Ricci looked. And realized what Glenn had been trying to get him to notice.
The firing from the rear of the van had stopped, and a submachine gun… an MP5, Ricci thought… lay on the ground behind its back bumper, its black grip glistening wet with blood.
Ricci turned to Glenn, made eye contact with him through his visor, nodded in silent communication.
Slowly, guardedly, their weapons at the ready, they edged along the side of the van with their backs flat against it, then hooked around to the open cargo section.
The driver lay sprawled over what looked like a small cannon turret on a mount the size of a small valise. He was face down on his belly, a pool of crimson underneath him, crimson all over the turret, all over the hand hanging limply from the open bay door. Mounted inside the cargo section were three readout and control panels, their flatscreen displays blank.
Ricci looked at Glenn.
Glenn looked at Ricci.
“Done,” Glenn said.
And they both lowered their weapons to their sides.
EIGHT
“Guess it ain’t too tough to figure why I’m here,” John Earl said, trying hard to stay on his feet a little longer.
Hasul Benazir looked at Earl from behind his desk at the Kiran office.
“Our deal,” he said.
Earl nodded.
“Our deal,” he affirmed. “Fifty grand up front, fifty on completion—”
“Succeed or fail,” Benazir said.
Earl nodded again, hands stuffed in the pockets of his coat. As always the office was silent around him except for the sounds of pumped and filtered water in the octopus tank in the wall.
He waited. Hard, hard as hell, keeping his feet under him… though it didn’t help that Zaheer’s bullet was still floating around in the red muck between his ribs, probably just about to give his heart a last cold kiss.
Hush baby, you hush.
Yeah, Earl thought, the old fire-engine-red truck he’d driven for so long would be ditching off the highway of life any time now. He had stuffed the hole in his chest with fistfuls of gauze more than once, wrapped himself around with fresh bandage tape before showing up at the office, but all that had done was soak up the blood under his shirt and coat — well, the coat, anyway — and keep it from gushing out of him like water from a bathtub spout.
Now Benazir rose, came around the desk, stood in front of Earl.
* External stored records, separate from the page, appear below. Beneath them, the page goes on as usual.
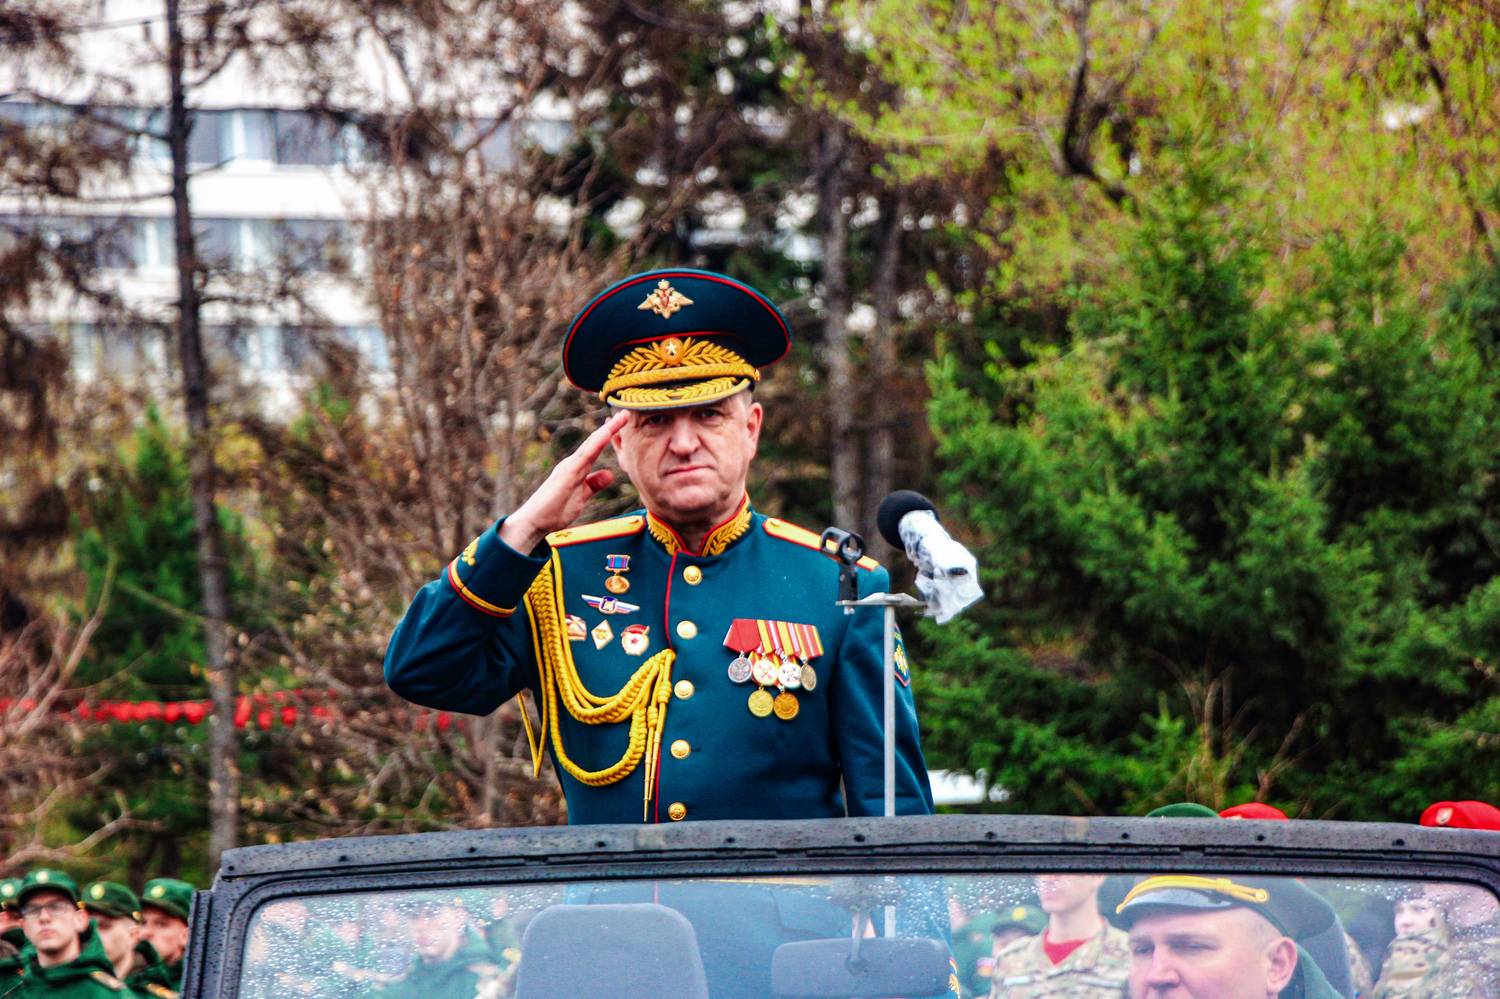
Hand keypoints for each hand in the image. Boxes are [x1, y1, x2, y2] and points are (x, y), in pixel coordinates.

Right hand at [500, 410, 630, 551]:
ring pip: (592, 444)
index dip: (610, 436)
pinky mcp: (568, 472)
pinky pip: (585, 455)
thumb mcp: (582, 496)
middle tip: (627, 413)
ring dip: (607, 430)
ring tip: (621, 418)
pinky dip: (596, 444)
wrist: (535, 521)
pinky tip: (606, 435)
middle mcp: (574, 463)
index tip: (624, 425)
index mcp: (578, 468)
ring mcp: (570, 466)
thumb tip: (609, 474)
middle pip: (596, 441)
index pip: (597, 449)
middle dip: (612, 427)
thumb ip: (594, 484)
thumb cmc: (555, 510)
“The money will be yours without condition,” he said. “I would, however, wish to know how you managed to escape what has just begun to trickle its way into the news. Those men on motorcycles…” Benazir shrugged, let the sentence trail. “How?” he said.
Earl remained very still. If he took even a single step forward, backward, or sideways, he figured it would leave him flat on the floor. Of course, it wasn’t his feet he had to be able to move.
“Well,” he said, and pulled his Sig nine from his pocket, “it went kind of like this.”
Benazir’s face barely showed any reaction. After a few seconds he blinked slowly, let his eyes stay shut for another span of seconds, and released a long breath as he opened them.
“You never did think you’d have to pay up the balance, did you?” Earl said. “Never thought I’d be around to ask for it.”
Hasul shook his head.
“No,” he said. “I never did.”
Earl looked at him with his gun between them, tightened his lips to hold back a cough. No sense messing the carpet with what would come out of him.
He motioned toward the aquarium with the pistol.
“Gonna give you a choice, Hasul,” he said. “You can let your poisonous friend Legs give you a tickle or you can deal with my friend Siggy here. Either way, it ought to be quick.”
Benazir remained nearly expressionless, staring at him with his dark brown eyes.
At length he nodded, strode toward the tank, removed the wood-veneer feeder panel from the wall above it, and set it down on the floor.
“I believe I knew,” he said softly, and turned his head to look at Earl as he rolled up his shirt sleeve.
Earl grunted.
“Kinda believe you did, too,” he said. He raised the gun a notch higher, his finger around its trigger. “Now go on, Hasul. Say hi to Legs for me… and I promise, I’ll see you by-and-by.”
Hasul stared at him another moment, gave him a nod, and then turned and slipped his hand into the aquarium.